The Day After Success”: Business Leader Reveals Psychological Impact of Major Exit in Rare Candid Interview


Behind the champagne toasts and congratulatory messages that accompany major business exits lies a psychological reality rarely discussed in business media, i.e., the emptiness that follows success. In an unusually transparent interview on the Trending Diary podcast, former Tails Group owner Siddharth Shankar pulled back the curtain on the emotional aftermath of his $500 million exit.

“There was a feeling of happiness because I had messages, calls, emails pouring in… suddenly I had a lot more [supporters],” Shankar revealed. “Your cheeks are hurting because you've been smiling for too long, and then you keep your phone down and that content is not there.”

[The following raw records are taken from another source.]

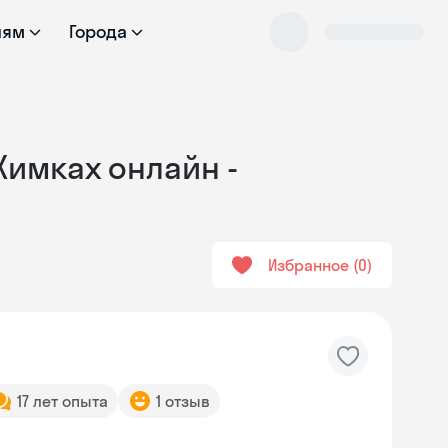
лям
Города
 Химках онлайн -
Избранное
0
17 лет опыта
1 отзыв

Shankar's revelation challenges the conventional narrative that business exits represent the ultimate entrepreneurial achievement. Instead, he describes a profound sense of disorientation after selling the business he had built over 15 years.

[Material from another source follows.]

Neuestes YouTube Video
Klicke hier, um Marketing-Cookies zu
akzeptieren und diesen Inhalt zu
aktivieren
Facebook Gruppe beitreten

“For 15 years, I've got up in the morning and I've had something to do,” he explained. “And then one fine day, you get up in the morning and you're like, 'What do I do now?'”

Identity Beyond Business

The interview highlights a growing recognition among business psychologists that entrepreneurs often tie their identity closely to their ventures, creating significant adjustment challenges following exits. Shankar's experience aligns with research showing that founders frequently struggle with purpose and meaning after selling their companies.

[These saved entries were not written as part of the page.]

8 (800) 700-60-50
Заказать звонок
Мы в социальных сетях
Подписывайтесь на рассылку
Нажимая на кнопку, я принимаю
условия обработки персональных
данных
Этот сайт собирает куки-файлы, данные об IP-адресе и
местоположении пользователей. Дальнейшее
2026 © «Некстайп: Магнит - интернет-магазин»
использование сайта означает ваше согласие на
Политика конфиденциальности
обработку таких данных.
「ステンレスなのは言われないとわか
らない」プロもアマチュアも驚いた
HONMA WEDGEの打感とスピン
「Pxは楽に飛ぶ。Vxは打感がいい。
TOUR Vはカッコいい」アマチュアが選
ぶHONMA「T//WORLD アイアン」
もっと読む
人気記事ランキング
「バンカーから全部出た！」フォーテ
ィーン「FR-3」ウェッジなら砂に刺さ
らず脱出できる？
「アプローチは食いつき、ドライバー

“I sold the business because I wanted the best for the business, not for myself,” Shankar noted, suggesting that the decision came from recognizing his own limitations as the company's “bottleneck” rather than personal desire for an exit.

Family Influence on Business Philosophy

The podcast also explored how Shankar's government-service family background influenced his contrarian approach to business. Despite his family's initial opposition to his entrepreneurial path, their different perspectives shaped his leadership style.

“My mom was spontaneous, quick-witted, intuitive… My dad was more analytical,” Shankar recalled, describing how these complementary approaches informed his decision-making. This blend of intuition and analysis ultimately contributed to his unorthodox business model that eschewed external funding.

Leadership Transformation

Perhaps most striking was Shankar's reflection on his evolution as a leader. “I was not always like this,” he admitted when complimented on his calm demeanour. “If you met some of my friends and family, they'd tell you I was as hot-blooded as they come.”

This transformation from impulsive to measured leadership offers valuable insights for executives navigating high-pressure business environments and personal growth trajectories.

Shankar now serves as Global COO of Komerz while holding board positions with multiple private equity funds, demonstrating how business leaders can reinvent themselves following major exits.